(Page images and extracted text)
*** Block opens ***

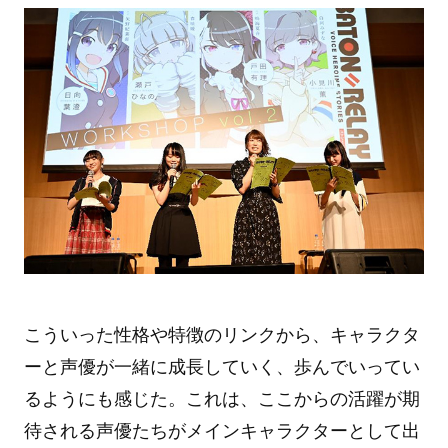
こういった性格や特徴のリンクから、キャラクタ
ーと声優が一緒に成長していく、歩んでいってい
るようにも感じた。これは、ここからの活躍が期
待される声優たちがメインキャラクターとして出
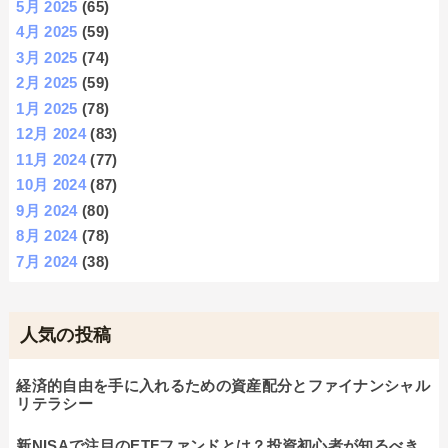
5月 2025
(65)
4月 2025
(59)
3月 2025
(74)
2月 2025
(59)
1月 2025
(78)
12月 2024
(83)
11月 2024
(77)
10月 2024
(87)
9月 2024
(80)
8月 2024
(78)
7月 2024
(38)
人気の投稿
経済的自由を手に入れるための資産配分とファイナンシャル
リテラシー
新NISAで注目のETFファンドとは？投資初心者が知るべき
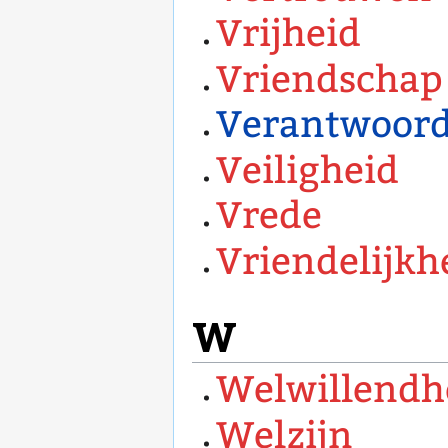
Vrijheid
Vriendschap
Verantwoord
Veiligheid
Vrede
Vriendelijkh
W
Welwillendh
Welzijn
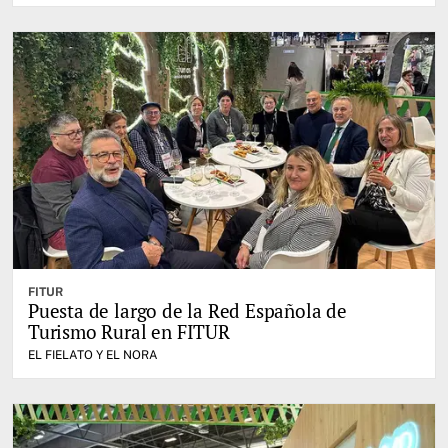
FITUR
Puesta de largo de la Red Española de
Turismo Rural en FITUR
EL FIELATO Y EL NORA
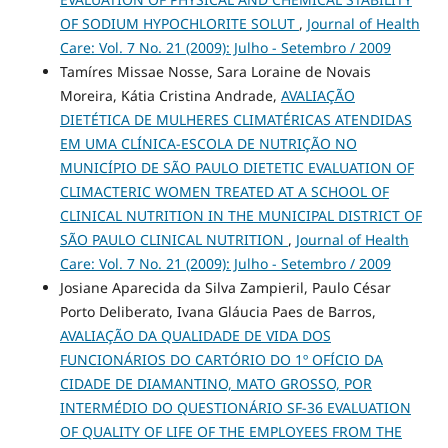
OF SODIUM HYPOCHLORITE SOLUT
,
Journal of Health
Care: Vol. 7 No. 21 (2009): Julho - Setembro / 2009
Tamíres Missae Nosse, Sara Loraine de Novais
Moreira, Kátia Cristina Andrade,
AVALIAÇÃO
DIETÉTICA DE MULHERES CLIMATÉRICAS ATENDIDAS
EM UMA CLÍNICA-ESCOLA DE NUTRIÇÃO NO
MUNICÍPIO DE SÃO PAULO DIETETIC EVALUATION OF
CLIMACTERIC WOMEN TREATED AT A SCHOOL OF
CLINICAL NUTRITION IN THE MUNICIPAL DISTRICT OF
SÃO PAULO CLINICAL NUTRITION
,
Journal of Health
Care: Vol. 7 No. 21 (2009): Julho - Setembro / 2009
Josiane Aparecida da Silva Zampieril, Paulo César
Porto Deliberato, Ivana Gláucia Paes de Barros,
AVALIAÇÃO DA QUALIDADE DE VIDA DOS
FUNCIONÁRIOS DO CARTÓRIO DO 1º OFÍCIO DA
CIDADE DE DIAMANTINO, MATO GROSSO, POR
INTERMÉDIO DO QUESTIONÁRIO SF-36 EVALUATION
OF QUALITY OF LIFE OF THE EMPLOYEES FROM THE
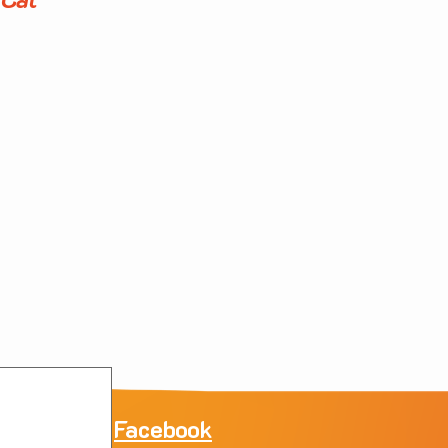
ne
Facebook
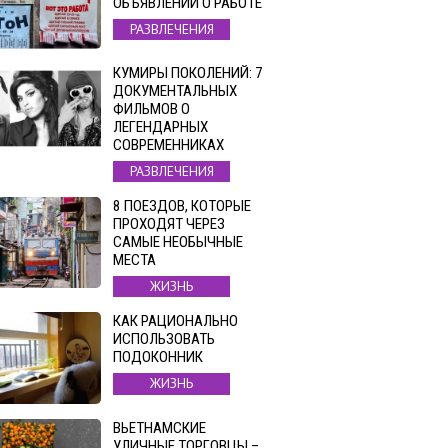
ОБЪЯВЛЕНИЙ О РАБОТЕ
РАЗВЛЕЧЕНИЯ
КУМИРЫ ПОКОЛЕНИЙ: 7
ДОКУМЕНТАЛЬНЫХ
ФИЛЬМОВ О
ЛЕГЕНДАРНЫХ
СОВРЕМЕННИКАХ
РАЗВЛЕЧЕНИЯ
8 ПОЕЗДОВ, КОТОРЫЕ
ПРОХОДЯТ ЧЕРЕЗ
САМЫЕ НЕОБЫЧНЫЕ
МЕСТА
ЖИЗНЬ
КАК РАЦИОНАЛЬНО
ИСПОЛЬЗОВАТЬ
ПОДОКОННИК
ЖИЗНЬ
ВЬЕТНАМСКИЕ
УЛИЧНЫЕ ТОРГОВЦЫ –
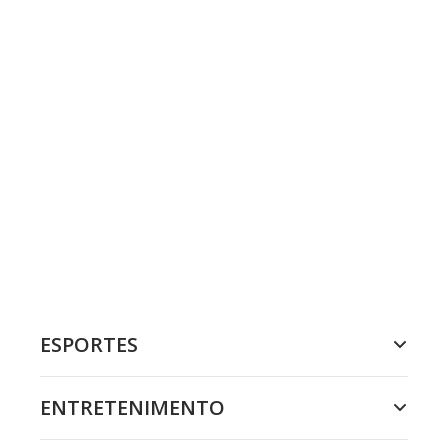
ESPORTES
ENTRETENIMENTO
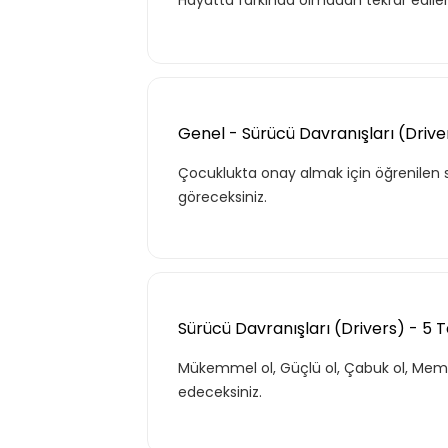
Hayatta farkında olmadan tekrar edile
Genel - Sürücü Davranışları (Drive
Çocuklukta onay almak için öğrenilen sürü
göreceksiniz.
Sürücü Davranışları (Drivers) - 5 
Mükemmel ol, Güçlü ol, Çabuk ol, Memnun
edeceksiniz.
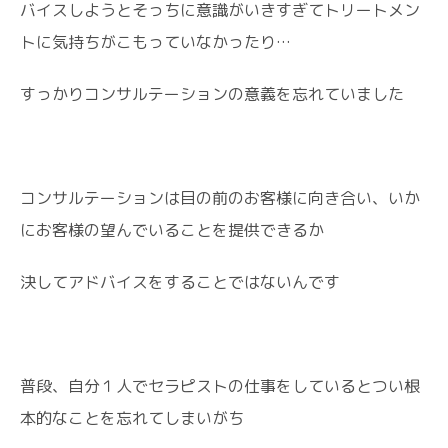
バイスしようとそっちに意識がいきすぎてトリートメン
トに気持ちがこもっていなかったり…
すっかりコンサルテーションの意義を忘れていました
コンサルテーションは目の前のお客様に向き合い、いか
にお客様の望んでいることを提供できるか
決してアドバイスをすることではないんです
普段、自分１人でセラピストの仕事をしているとつい根
本的なことを忘れてしまいがち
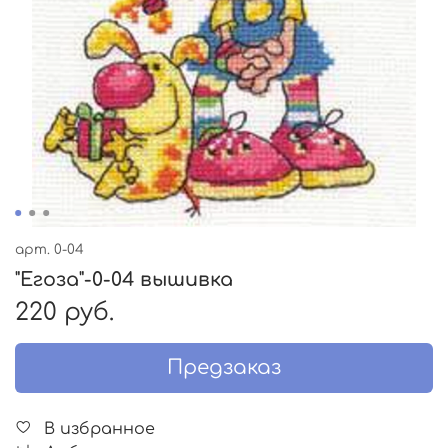
арт.
0-04
"Егоза"-0-04 вышивка
220 руб.
Предзаказ
В избранное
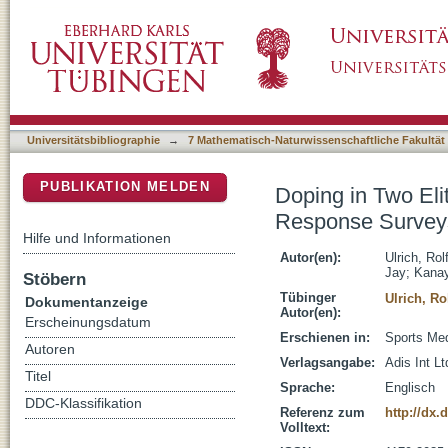
Doping in Two Elite Athletics Competition
DSpace Repositorium (Manakin basiert)
Universitätsbibliographie
→
7 Mathematisch-Naturwissenschaftliche Fakultät
PUBLIKATION MELDEN
Doping in Two El
Response Survey
Hilfe und Informationen
Autor(en):
Ulrich, Rol
Jay
;
Kana
Stöbern
Tübinger
Ulrich, Ro
Dokumentanzeige
Autor(en):
Erscheinungsdatum
Erschienen in:
Sports Med
Autoren
Verlagsangabe:
Adis Int Lt
Titel
Sprache:
Englisch
DDC-Klassifikation
Referenz zum
http://dx.
Volltext:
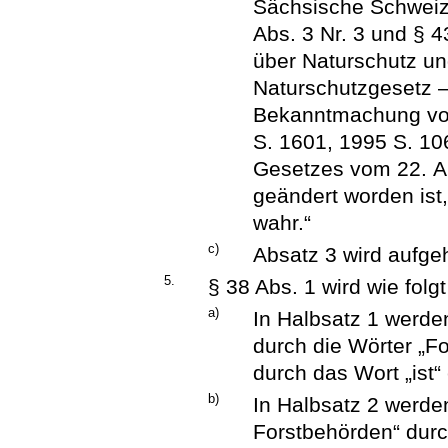
Sächsische Schweiz 
Abs. 3 Nr. 3 und § 
über Naturschutz un
Naturschutzgesetz 
Bekanntmachung vo
S. 1601, 1995 S. 106
Gesetzes vom 22. Ap
geändert worden ist,
wahr.“
c)
Absatz 3 wird aufge
5.
§ 38 Abs. 1 wird wie folg
a)
In Halbsatz 1 werde
durch die Wörter „Fo
durch das Wort „ist“ 
b)
In Halbsatz 2 werde
Forstbehörden“ durc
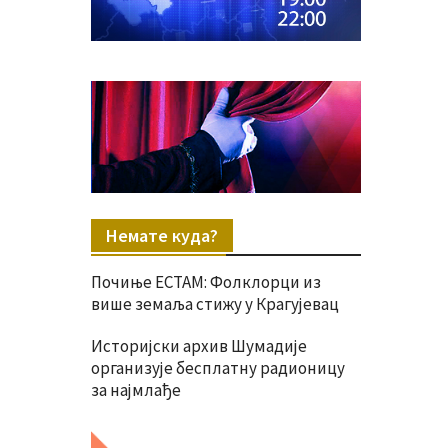
Немате куда?
Почиње ЕСТАМ: Фолклорци из
више земаља стижу у Крагујевац
Историјски архив Шумадије
организује бесплатну радионицу
за најмлађе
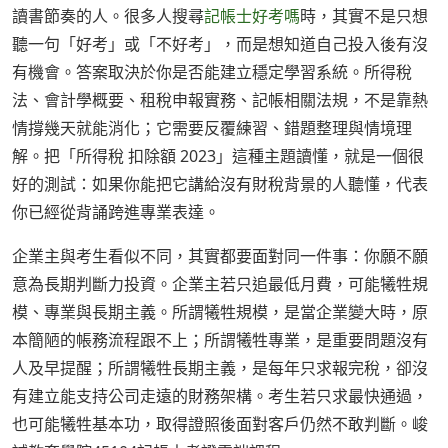
讀書節奏的人。很多人搜尋
記帳士好考嗎
時，其實不是只想
聽一句「好考」或「不好考」，而是想知道自己投入後有沒
有機會。答案取決於你是否能建立穩定學習系統。所得稅
法、會計學概要、租稅申報實務、記帳相關法規，不是靠熱
情撐幾天就能消化；它需要反覆練習、錯題整理與情境理
解。把「所得稅 扣除額 2023」這種主題讀懂，就是一個很
好的測試：如果你能把它講給沒有財稅背景的人聽懂，代表
你已經從背誦跨進專業表達。
企業主與考生看似不同，其實都要面對同一件事：你願不願
意為長期判斷力投資。企業主若只追最低月費，可能犧牲規
模、專業與長期主義。所謂犧牲規模，是當企業變大時，原
本簡陋的帳務流程跟不上；所謂犧牲專業，是重要問題沒有
人及早提醒；所謂犧牲長期主義，是每年只求報完稅，卻沒
有建立能支持公司走遠的財務架構。考生若只求最快通過，
也可能犧牲基本功，取得證照後面對客戶仍然不敢判斷。峻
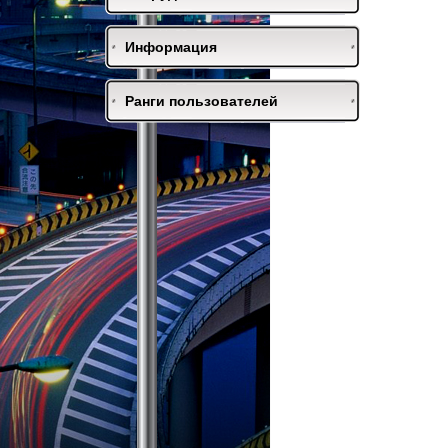
Информация
Ранги пользователей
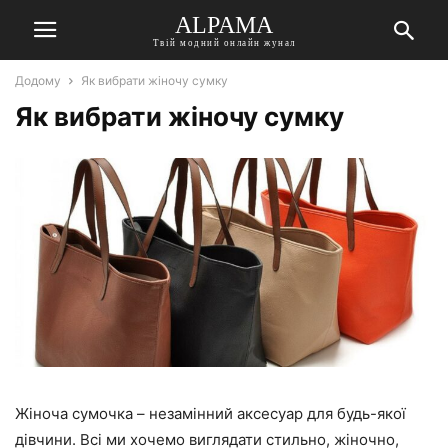
ALPAMA
Твій модний онлайн жунал
Додому
Як вибрати жіночу сумку
Як вибрати жіночу сумку
Жіноча сумочка – незамінний аксесуар для будь-якої
дівчини. Всі ми хочемо виглядати стильно, жіночно,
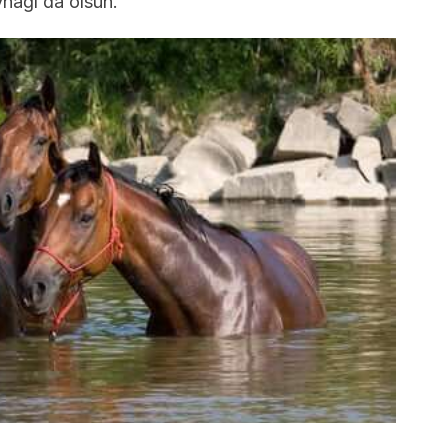
nağı da olsun.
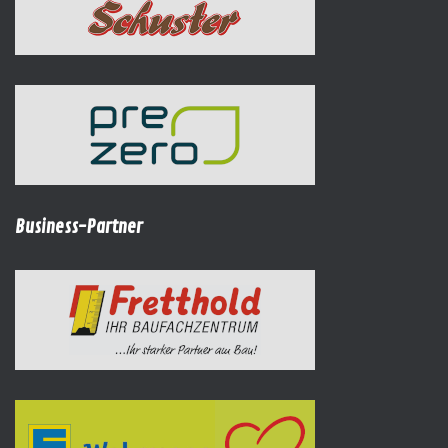
Business-Partner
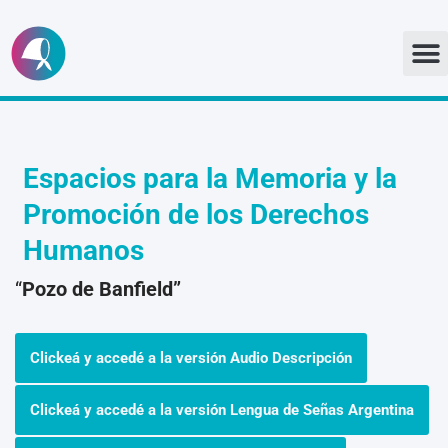
Ir
al
contenido
Espacios para la Memoria y la
Promoción de los Derechos
Humanos
“
Pozo de Banfield”
Clickeá y accedé a la versión Audio Descripción
Clickeá y accedé a la versión Lengua de Señas Argentina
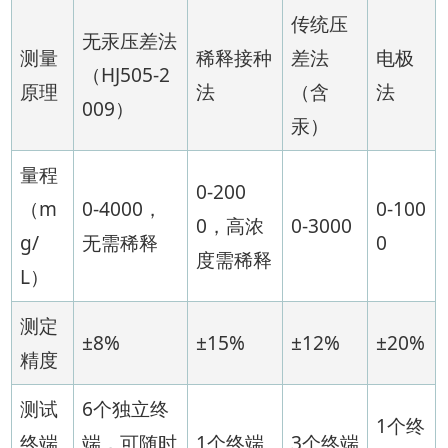
传统压
无汞压差法
测量
稀释接种
差法
电极
（HJ505-2
原理
法
（含
法
009）
汞）
量程
0-200
（m
0-4000，
0-100
0，高浓
0-3000
g/
无需稀释
0
度需稀释
L）
测定
±8%
±15%
±12%
±20%
精度
测试
6个独立终
1个终
终端
端，可随时
1个终端
3个终端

*** Block closes ***

#### [The problem]
In the records, which lines use the word "accedé"? Report them.

#### [Expected answer]
Clickeá y accedé a la versión Audio Descripción
Clickeá y accedé a la versión Lengua de Señas Argentina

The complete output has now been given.